##### Источник

Мори Микисабуро излагает и свои интересные соображения по поводу того, почему китайские мифы не сложились в большую развитую систему и не оказались как-то объединёнными в эпической поэзии. Исследователь говорит главным образом о двух факторах. Во-первых, об обширности территории Китая по сравнению с территорией других стран, например Греции, Северной Европы, где были созданы крупные мифологические эпосы. Автор высказывается об этом более чем осторожно, но думается, что его предположение об обширности территории Китая как причине, в силу которой мифы не смогли сложиться в комплекс, заслуживает внимания. Во-вторых, Мори Микисабуро выдвигает вопрос о слабости «национального единства» китайцев в эпоху сложения мифов. В этом он видит причину относительной бедности дошедшей до нас китайской мифологии. К сожалению, нам неизвестно, чтобы кто-нибудь из учёных специально рассмотрел эти объяснения.

##########

Цель задания
Выпишите дословно фрагмент текста о китайской мифологии между словами «Мори Микисабуро излагает» и «рассмотрел эти объяснения.» включительно. Опирайтесь только на текст о китайской мифологии.

##### Записи набора данных

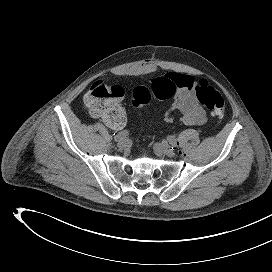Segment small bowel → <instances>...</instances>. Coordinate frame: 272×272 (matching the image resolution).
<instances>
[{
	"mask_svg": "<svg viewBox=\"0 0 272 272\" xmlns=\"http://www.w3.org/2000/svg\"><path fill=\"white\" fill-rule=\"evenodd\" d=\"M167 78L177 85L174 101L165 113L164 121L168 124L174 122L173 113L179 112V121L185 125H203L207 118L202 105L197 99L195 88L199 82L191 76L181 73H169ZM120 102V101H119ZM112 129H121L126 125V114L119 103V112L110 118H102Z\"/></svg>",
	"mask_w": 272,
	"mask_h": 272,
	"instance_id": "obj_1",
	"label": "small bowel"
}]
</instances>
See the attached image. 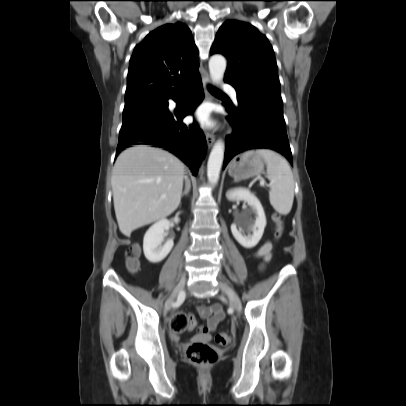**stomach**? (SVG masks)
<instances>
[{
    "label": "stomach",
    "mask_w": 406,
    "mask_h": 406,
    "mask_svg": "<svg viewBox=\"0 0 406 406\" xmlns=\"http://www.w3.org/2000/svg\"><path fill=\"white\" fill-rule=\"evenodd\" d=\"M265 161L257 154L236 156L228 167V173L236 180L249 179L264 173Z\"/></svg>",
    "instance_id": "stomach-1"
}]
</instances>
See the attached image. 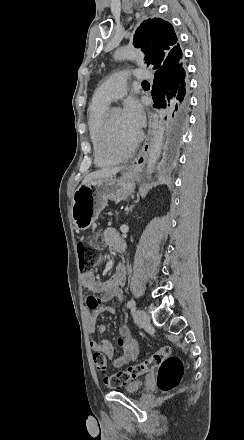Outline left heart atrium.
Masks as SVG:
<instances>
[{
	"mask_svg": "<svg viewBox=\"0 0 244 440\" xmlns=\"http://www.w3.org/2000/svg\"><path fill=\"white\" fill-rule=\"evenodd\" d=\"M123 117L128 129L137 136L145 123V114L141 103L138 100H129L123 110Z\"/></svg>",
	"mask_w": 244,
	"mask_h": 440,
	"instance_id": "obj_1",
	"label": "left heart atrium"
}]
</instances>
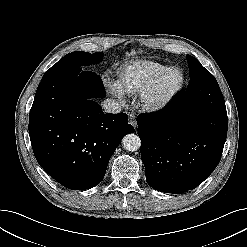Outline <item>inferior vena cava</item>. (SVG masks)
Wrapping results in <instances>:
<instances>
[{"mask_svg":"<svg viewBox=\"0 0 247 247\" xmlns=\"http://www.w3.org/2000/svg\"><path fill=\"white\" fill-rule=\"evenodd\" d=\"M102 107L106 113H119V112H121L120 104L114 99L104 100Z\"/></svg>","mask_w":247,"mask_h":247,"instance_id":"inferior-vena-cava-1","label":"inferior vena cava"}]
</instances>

##########
##### Записи набора данных

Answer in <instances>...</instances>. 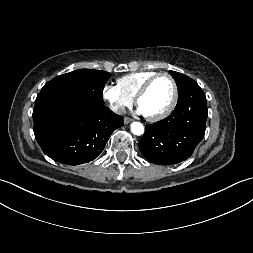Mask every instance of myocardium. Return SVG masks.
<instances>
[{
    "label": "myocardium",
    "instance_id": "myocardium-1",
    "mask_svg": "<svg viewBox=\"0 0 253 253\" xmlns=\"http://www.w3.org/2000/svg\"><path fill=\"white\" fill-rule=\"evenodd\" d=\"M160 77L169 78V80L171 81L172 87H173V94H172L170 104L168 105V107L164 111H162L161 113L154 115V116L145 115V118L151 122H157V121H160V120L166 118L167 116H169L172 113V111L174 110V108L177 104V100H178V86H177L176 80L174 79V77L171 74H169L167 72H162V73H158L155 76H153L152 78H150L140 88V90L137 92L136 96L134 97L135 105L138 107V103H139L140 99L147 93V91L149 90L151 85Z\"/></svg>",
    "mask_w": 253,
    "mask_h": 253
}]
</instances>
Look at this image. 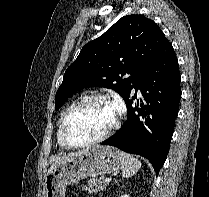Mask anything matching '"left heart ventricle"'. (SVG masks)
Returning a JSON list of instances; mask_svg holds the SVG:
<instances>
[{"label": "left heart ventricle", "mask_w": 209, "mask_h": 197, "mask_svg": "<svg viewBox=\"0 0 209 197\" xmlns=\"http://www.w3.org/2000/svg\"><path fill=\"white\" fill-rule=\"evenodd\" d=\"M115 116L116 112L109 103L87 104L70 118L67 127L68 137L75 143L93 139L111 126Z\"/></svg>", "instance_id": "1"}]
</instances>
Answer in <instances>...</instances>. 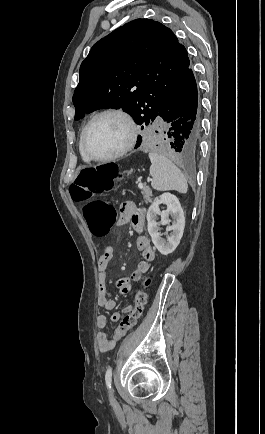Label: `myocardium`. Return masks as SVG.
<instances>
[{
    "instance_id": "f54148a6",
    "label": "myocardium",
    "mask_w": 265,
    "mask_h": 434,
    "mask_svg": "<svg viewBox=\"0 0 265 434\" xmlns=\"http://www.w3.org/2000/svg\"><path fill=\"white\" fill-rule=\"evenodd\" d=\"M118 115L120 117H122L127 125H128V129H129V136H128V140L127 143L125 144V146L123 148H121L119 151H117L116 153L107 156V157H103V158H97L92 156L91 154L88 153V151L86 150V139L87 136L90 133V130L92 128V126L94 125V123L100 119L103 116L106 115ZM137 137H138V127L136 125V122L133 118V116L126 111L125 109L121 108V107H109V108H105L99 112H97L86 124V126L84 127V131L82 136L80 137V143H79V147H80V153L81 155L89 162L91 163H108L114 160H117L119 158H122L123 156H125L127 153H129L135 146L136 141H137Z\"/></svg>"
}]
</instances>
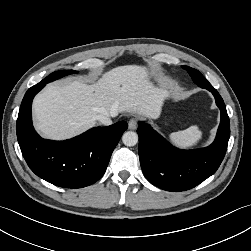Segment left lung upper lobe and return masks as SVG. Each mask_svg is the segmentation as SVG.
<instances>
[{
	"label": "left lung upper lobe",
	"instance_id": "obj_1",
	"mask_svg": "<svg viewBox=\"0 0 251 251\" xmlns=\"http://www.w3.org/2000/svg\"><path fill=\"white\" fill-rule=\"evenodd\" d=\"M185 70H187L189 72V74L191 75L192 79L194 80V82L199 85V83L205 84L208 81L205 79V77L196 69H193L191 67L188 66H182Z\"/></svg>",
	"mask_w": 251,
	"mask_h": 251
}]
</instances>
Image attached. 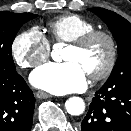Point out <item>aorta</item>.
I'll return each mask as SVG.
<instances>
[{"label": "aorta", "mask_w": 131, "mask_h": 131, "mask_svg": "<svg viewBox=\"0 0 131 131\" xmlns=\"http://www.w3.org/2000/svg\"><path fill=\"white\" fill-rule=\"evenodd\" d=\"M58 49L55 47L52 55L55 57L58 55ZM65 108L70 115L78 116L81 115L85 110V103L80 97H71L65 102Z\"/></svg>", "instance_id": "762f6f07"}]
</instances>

##########

Результат
Мори Микисабуро излагает и свои интересные соображения по поводу того, почему китайские мифы не сложились в большую развитую систему и не оказались как-то объединёнными в эпической поэзии. Исследователь говорит главным образом о двух факторах. Во-первых, об обширности территории Китая по сравнению с территорией других стран, например Греции, Северной Европы, где были созданы крупные мифологические эпосы. Автор высказывается об этом более чем осторожно, но думается, что его предположение об обширности территории Китая как причине, в силу которой мифы не смогли сложиться в комплекс, заслуживает внимания. Во-вторых, Мори Микисабуро выдвигает вопрос о слабости «национального единства» китайцев в эпоху сложения мифов. В этом он видит причину относительной бедности дошедшей до нас китайской мифологии. К сожалению, нам неизвестно, чтобы кто-нибудь из учёных специально рассмотрел эти объяснения.